Task list:
1. Print the passage from the Palaquium walsurifolium article word for word, beginning at the words "Palaquium walsurifolium is a" and stopping after the words "and alluvial forests.".
2. According to the Palaquium walsurifolium article, what color is the tree's bark?
3. Pick up the Palaquium walsurifolium article after its last sentence and write the next part.

Palaquium walsurifolium
- Conservation status: Near Threatened (IUCN 3.1)

Scientific classification
- Kingdom: Plantae
- Clade: Tracheophytes
- Clade: Angiosperms
- Clade: Eudicots
- Clade: Asterids
- Order: Ericales
- Family: Sapotaceae
- Genus: Palaquium
- Species: P. walsurifolium
- Binomial name: Palaquium walsurifolium Pierre ex Dubard

= Palaquium walsurifolium =

- Genus: Palaquium
- Species: walsurifolium
- Authority: Pierre ex Dubard
- Conservation status: NT

Species of tree

Palaquium walsurifolium is a tree in the family Sapotaceae. The specific epithet walsurifolium refers to similarity of the tree's leaves to those of the genus Walsura.

==Description==
Palaquium walsurifolium grows up to 30 m tall. The bark is rusty brown. Inflorescences bear up to five flowers. The roundish fruits measure up to 1.8 cm in diameter.

==Distribution and habitat==
Palaquium walsurifolium is native to Sumatra, Peninsular Malaysia and Borneo. Its habitat is peat swamp and lowland mixed dipterocarp and alluvial forests.

Information shown:
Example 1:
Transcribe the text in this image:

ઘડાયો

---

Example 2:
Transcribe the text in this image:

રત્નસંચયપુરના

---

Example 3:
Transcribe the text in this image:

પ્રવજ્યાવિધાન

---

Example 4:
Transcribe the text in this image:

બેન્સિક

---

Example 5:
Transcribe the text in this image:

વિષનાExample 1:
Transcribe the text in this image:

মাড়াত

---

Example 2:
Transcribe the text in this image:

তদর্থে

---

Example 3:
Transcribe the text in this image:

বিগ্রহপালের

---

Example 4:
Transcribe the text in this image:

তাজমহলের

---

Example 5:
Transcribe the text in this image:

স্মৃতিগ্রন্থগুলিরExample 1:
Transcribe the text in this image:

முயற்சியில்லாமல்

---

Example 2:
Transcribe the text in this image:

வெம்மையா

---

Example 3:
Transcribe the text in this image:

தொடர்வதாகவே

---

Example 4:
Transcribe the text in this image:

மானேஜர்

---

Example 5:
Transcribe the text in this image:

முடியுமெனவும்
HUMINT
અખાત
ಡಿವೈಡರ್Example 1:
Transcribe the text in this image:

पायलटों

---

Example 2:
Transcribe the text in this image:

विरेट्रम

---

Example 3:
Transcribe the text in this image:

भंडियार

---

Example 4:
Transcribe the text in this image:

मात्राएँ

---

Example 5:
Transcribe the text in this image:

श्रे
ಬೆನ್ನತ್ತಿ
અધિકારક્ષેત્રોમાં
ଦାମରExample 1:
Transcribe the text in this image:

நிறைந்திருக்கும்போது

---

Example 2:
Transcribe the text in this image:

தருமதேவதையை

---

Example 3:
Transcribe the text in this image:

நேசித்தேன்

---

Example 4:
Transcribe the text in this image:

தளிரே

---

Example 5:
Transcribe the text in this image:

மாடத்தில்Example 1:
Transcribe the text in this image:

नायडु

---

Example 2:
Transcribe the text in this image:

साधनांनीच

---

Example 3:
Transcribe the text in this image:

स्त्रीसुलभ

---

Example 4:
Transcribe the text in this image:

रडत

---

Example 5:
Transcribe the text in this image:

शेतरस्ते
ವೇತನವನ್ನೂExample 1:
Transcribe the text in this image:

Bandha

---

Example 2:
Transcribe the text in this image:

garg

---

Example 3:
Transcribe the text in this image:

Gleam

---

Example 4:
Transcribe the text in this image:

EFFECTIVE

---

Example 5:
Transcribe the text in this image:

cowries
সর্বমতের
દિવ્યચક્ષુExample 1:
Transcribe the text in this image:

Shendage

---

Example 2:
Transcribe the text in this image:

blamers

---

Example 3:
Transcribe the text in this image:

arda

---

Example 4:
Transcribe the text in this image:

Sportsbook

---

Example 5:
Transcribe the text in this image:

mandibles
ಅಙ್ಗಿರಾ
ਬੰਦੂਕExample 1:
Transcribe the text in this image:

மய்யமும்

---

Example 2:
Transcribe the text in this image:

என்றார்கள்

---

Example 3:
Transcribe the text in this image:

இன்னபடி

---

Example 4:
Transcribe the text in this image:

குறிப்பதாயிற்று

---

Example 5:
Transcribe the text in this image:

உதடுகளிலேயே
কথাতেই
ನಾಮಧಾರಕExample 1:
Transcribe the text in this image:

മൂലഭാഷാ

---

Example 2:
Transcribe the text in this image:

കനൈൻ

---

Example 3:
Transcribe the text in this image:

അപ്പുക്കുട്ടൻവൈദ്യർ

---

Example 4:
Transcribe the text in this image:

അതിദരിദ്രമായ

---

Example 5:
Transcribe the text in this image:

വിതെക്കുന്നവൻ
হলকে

Responses in order:
1.
Palaquium walsurifolium is a tree in the family Sapotaceae. The specific epithet walsurifolium refers to similarity of the tree's leaves to those of the genus Walsura.

==Description==
Palaquium walsurifolium grows up to 30 m tall. The bark is rusty brown. Inflorescences bear up to five flowers. The roundish fruits measure up to 1.8 cm in diameter.

==Distribution and habitat==
Palaquium walsurifolium is native to Sumatra, Peninsular Malaysia and Borneo. Its habitat is peat swamp and lowland mixed dipterocarp and alluvial forests.

2. Rusty brown.

3.
==Conservation==
Palaquium walsurifolium has been assessed as near threatened on the IUCN Red List. The species' habitat is threatened by deforestation and conversion of land for plantations and agriculture. In Borneo, habitat is threatened by logging and conversion of land for palm oil plantations. However, the species is present in some protected areas such as Gunung Gading National Park and Lambir Hills National Parks in Sarawak in Malaysian Borneo.

==Uses==
The latex of Palaquium walsurifolium is used to make gutta-percha. The species has edible fruits. Its timber is locally used for furniture and flooring.